Denn da Heimatliebe ein unmittelbares Gefühl ist, kann gerade über dieses Unmittelbare zu höherem, politischem Bewusstsein geleitet werden. Auch ist es ein fester Topos des 19. Jahrhunderts, dass Juden und alle anderen, die als fremd und nicht dazugehörig angesehen wurden, grundsätzlich zu Heimatliebe nicht fähig seien und daher auch kein Teil der deutschen Heimat werden könnten. Die politische Funktionalisierung einer vermeintlich unpolitischen Heimat gipfelt im Ersten Weltkrieg, in dem nach von den Kriegstreibern ausgegebener »Parole Heimat« für das Vaterland gekämpft und gestorben werden musste.
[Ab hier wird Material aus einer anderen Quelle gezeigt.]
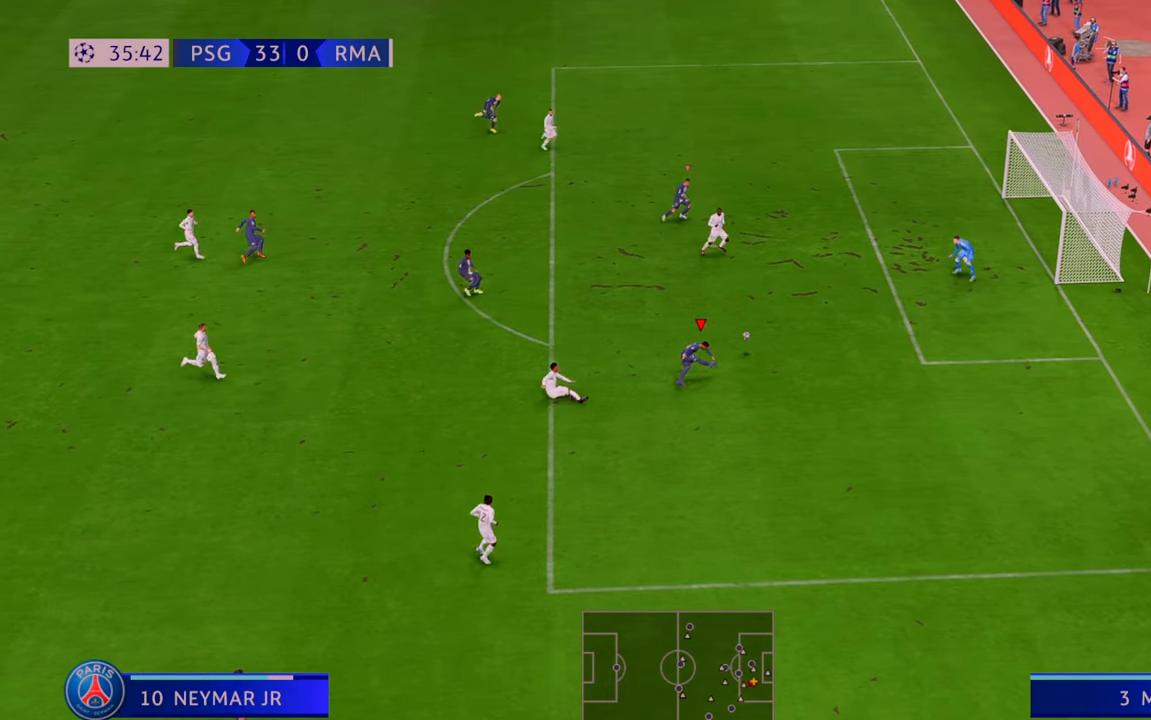
{"buttons": [], "left_stick": "down-right", "right_stick": "center", "events": [[333, "left_stick", "right"], [417, "left_stick", "down-right"]]}
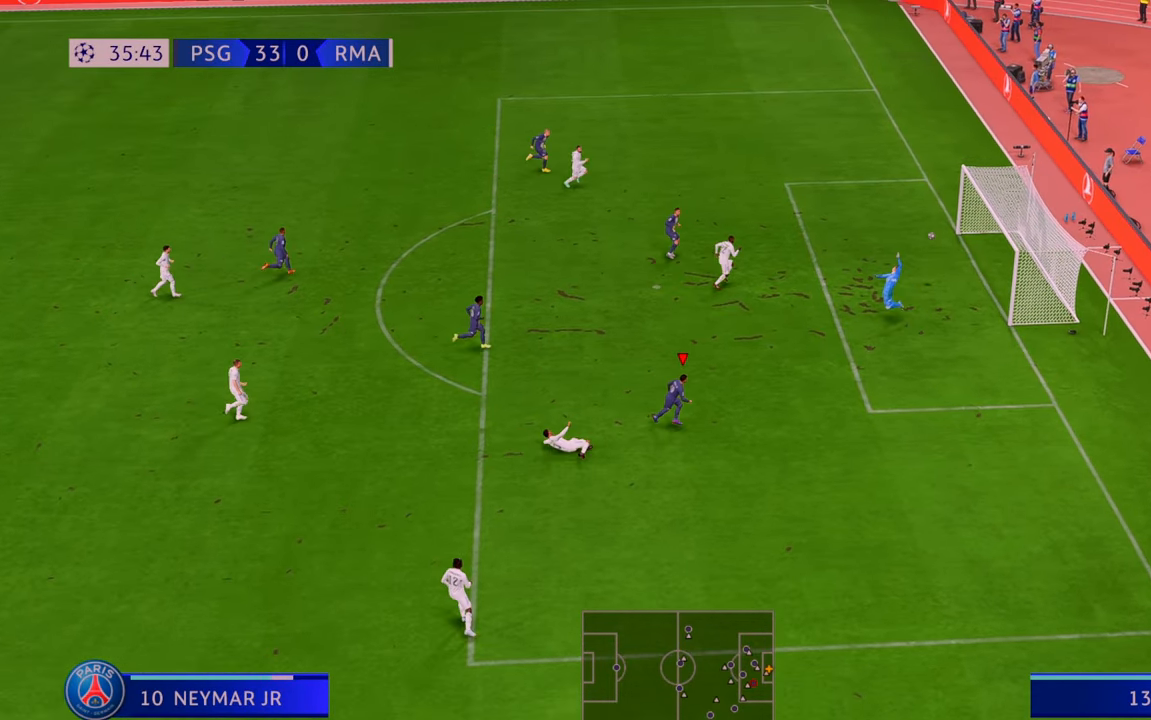
{"buttons": [], "left_stick": "down-right", "right_stick": "center", "events": []}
Die NS-Zeit und der Zweite Weltkrieg, die immer wieder herangezogen werden, um auf einen punktuellen politisch-ideologischen Missbrauch des Heimatbegriffs hinzuweisen, sind eigentlich nur trauriger Höhepunkt einer Semantisierung von Heimat, die sich seit über 200 Jahren in einem hochpolitischen Bedeutungsgefüge abspielt, das des vermeintlich Un- und Vorpolitischen von Heimat bedarf, um Politik machen zu können.

Auch wenn organologische Bilder wie die des im Heimatboden wurzelnden Baumes aus unseren kollektiven Selbstbeschreibungen gewichen sind, auch wenn sich heute ein größerer Teil der Deutschen nicht mehr bruchlos mit der Vorstellung der Nation identifiziert, diese eher durch die Vorstellung »Europa« oder »Vereinte Nationen« ersetzen würde, auch wenn sich viele heute eher als mobiles Wesen sehen würden – wir können nicht ernsthaft auf der Behauptung beharren, dass Heimat für uns nur etwas ganz Subjektives und gänzlich Unpolitisches ist. Dafür stand Heimat zu lange im Dienst des Politischen.

Historisch betrachtet wurde der Begriff der Heimat in den letzten 200 Jahren nicht von einigen Nationalisten missbraucht, sondern sie war in dem gesamten Zeitraum auf das Engste mit Ideologien des Nationalen und Ausgrenzenden verbunden, sie ist struktureller Teil von ihnen. Das muss uns nicht abhalten, beim nächsten Trip nach Hollywood einmal das Fitnesscenter HEIMAT zu besuchen oder uns (bei geringerem Budget) wenigstens die norwegische Fußmatte Heymat anzuschaffen. Wir sollten nur wissen, dass das dann nicht nur eine subjektive Sache, sondern doch irgendwie auch politisch ist.